I hear people suggest this idea from time to time. I see two problems:

1) Most indie movies aren't very good. People don't like to watch bad movies. But everybody likes to be the person to turn on their crowd to the latest good movie. What are you offering an audience? A curated selection of indie movies that are good?

2) Why would creators give you their movies to help build your service? Creators want to build their own audiences. What do you offer them that they can't get on their own? Your new channel has no viewers; I can put my movie on my own YouTube channel and get no viewers.

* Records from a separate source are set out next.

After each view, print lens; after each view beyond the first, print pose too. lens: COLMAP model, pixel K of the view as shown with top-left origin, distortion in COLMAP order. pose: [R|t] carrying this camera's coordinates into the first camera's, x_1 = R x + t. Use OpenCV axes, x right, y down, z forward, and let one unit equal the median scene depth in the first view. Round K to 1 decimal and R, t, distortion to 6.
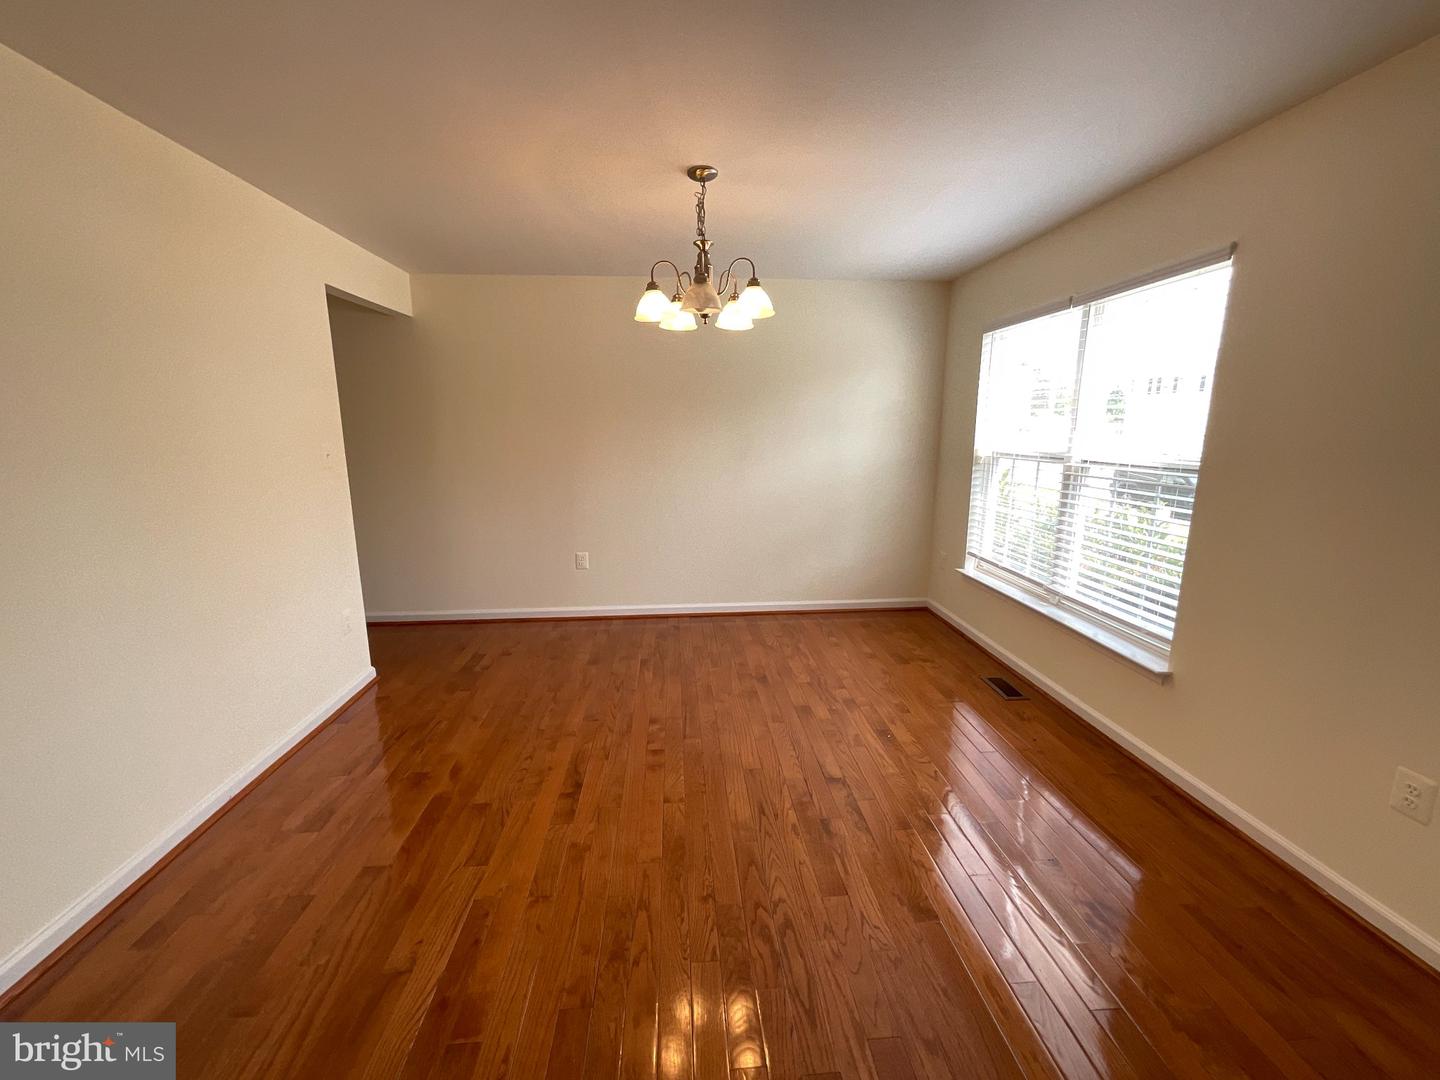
lens RADIAL K [[584.4, 0, 730.9], [0, 584.4, 537.1], [0, 0, 1]] dist [0.001756, -0.000156]
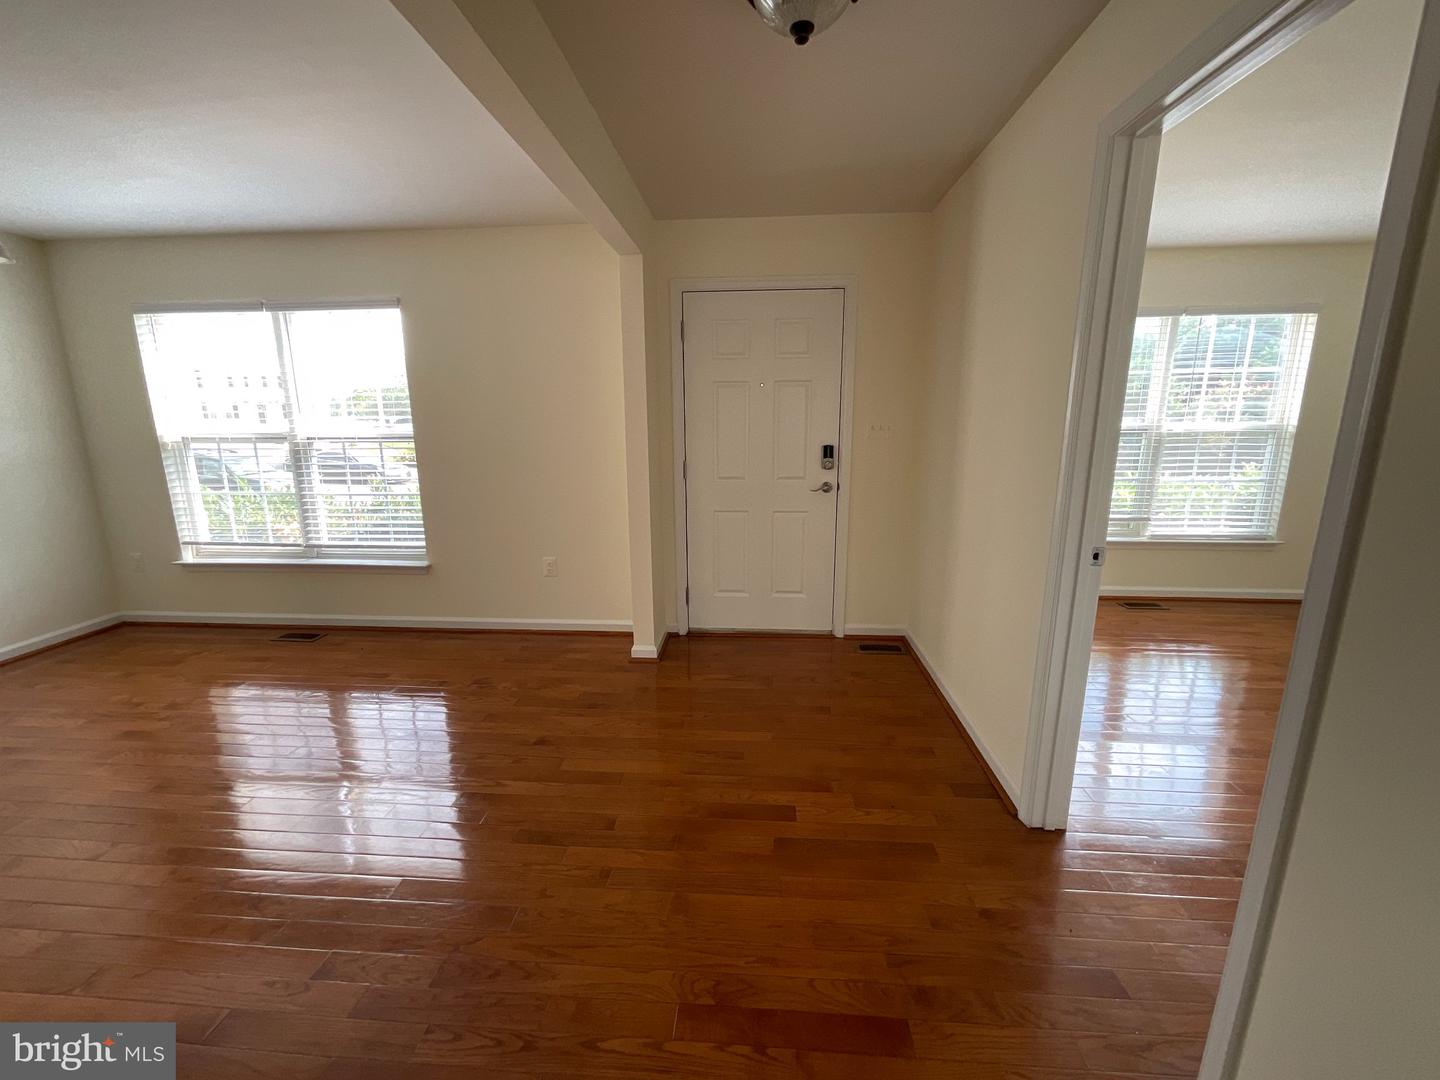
lens RADIAL K [[584.4, 0, 721.6], [0, 584.4, 540.3], [0, 0, 1]] dist [0.001756, -0.000156]
pose [[0.184036, -0.222359, 0.957438, -0.416568], [0.192161, 0.963419, 0.186812, 0.015760], [-0.963953, 0.149602, 0.220033, -0.088884]]
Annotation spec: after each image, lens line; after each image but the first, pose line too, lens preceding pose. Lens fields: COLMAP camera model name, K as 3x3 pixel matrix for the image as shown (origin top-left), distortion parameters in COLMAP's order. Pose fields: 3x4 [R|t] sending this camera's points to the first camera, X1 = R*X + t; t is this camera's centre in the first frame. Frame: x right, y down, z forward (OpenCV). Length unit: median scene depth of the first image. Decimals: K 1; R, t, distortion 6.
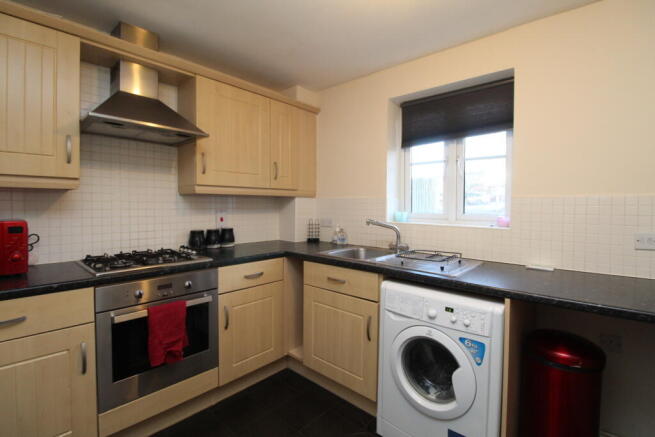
lens RADIAL K [[304.7, 0, 330.2], [0, 304.7, 212.4], [0, 0, 1]] dist [-0.001016, -0.011690]
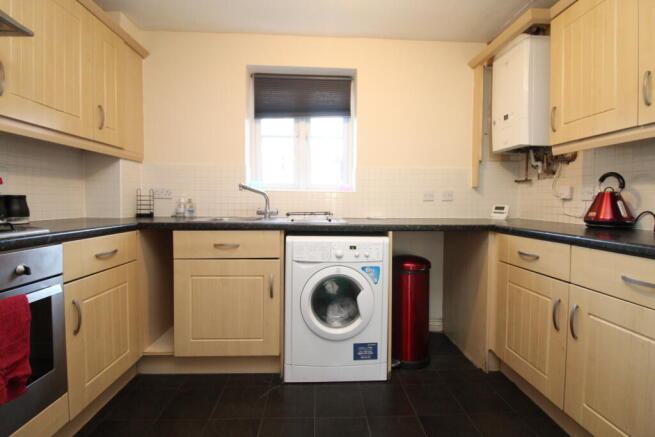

In these days of fractured, targetted audiences, you might consider a focussed and curated channel. General-interest venues are on the way out. Viewers might go to "The channel for good, indie rom-coms" or something. It's certainly a marketable hook.

-- Damian
 
I often think of doing similar for equal reasons. In my experience so far, if you really want to set up a site for Indie film maker distribution, you need a pricing structure based on shares out according to films watch for amount of time to the inputting film maker. The successful working model is more about holding lots of peer reviewed indie films going onto the platform - increasing in numbers and the audience paying a subscription monthly to dive in and out of this film or that. No one wants a TV type linear film presentation channel, as far as I can see. People have different moods and tend to chill out by picking this or that movie to watch. Amazon and Netflix have the best models for the masses to come and see. Amazon annually purges titles from off their platform often when they are performing well, or have too much non-mass appeal content (nudity, oddness, or politically incorrect - but only when the film maker has made the film on a nominal budget.

A lot of Roku channels are just out-of-date very old horror or SF movies which are quaint but low grade and boring.

Yes. Independent film makers need a streaming channel which enables their films to get out there, but the quality of production of such films needs to hit a certain bar and that means peer reviewing a film. Time consuming.

I hope this helps. i'm open to collaboration if you are serious interested in moving your ideas forward.

my regards,

mol





I'm strongly kicking around the idea of launching a linear-programmed Roku channel. Was hoping to get some thoughts about the idea from everyone here.

I was going to open the channel up to indie producers. Preferably I'd be looking for indie producers of TV shows...you know, episodic stuff. But I'd be open to indie movies and short films, too.

We'd pay a lot of attention to branding and social media marketing.

The idea is the content would be linear as opposed to on demand...like the way TV is delivered on a cable network like Bravo or USA.

It wouldn't make any money at first, of course. It would lose money. But the idea is to create a platform for indie producers who produce good stuff but are having a hard time finding a venue for it.

I'm thinking of developing a direct response monetization model...you know, companies can run advertising on the channel for free and only pay something if a sale is made.

Thoughts? Do you think producers would be interested in providing content? That's what the whole thing would hinge on -- content.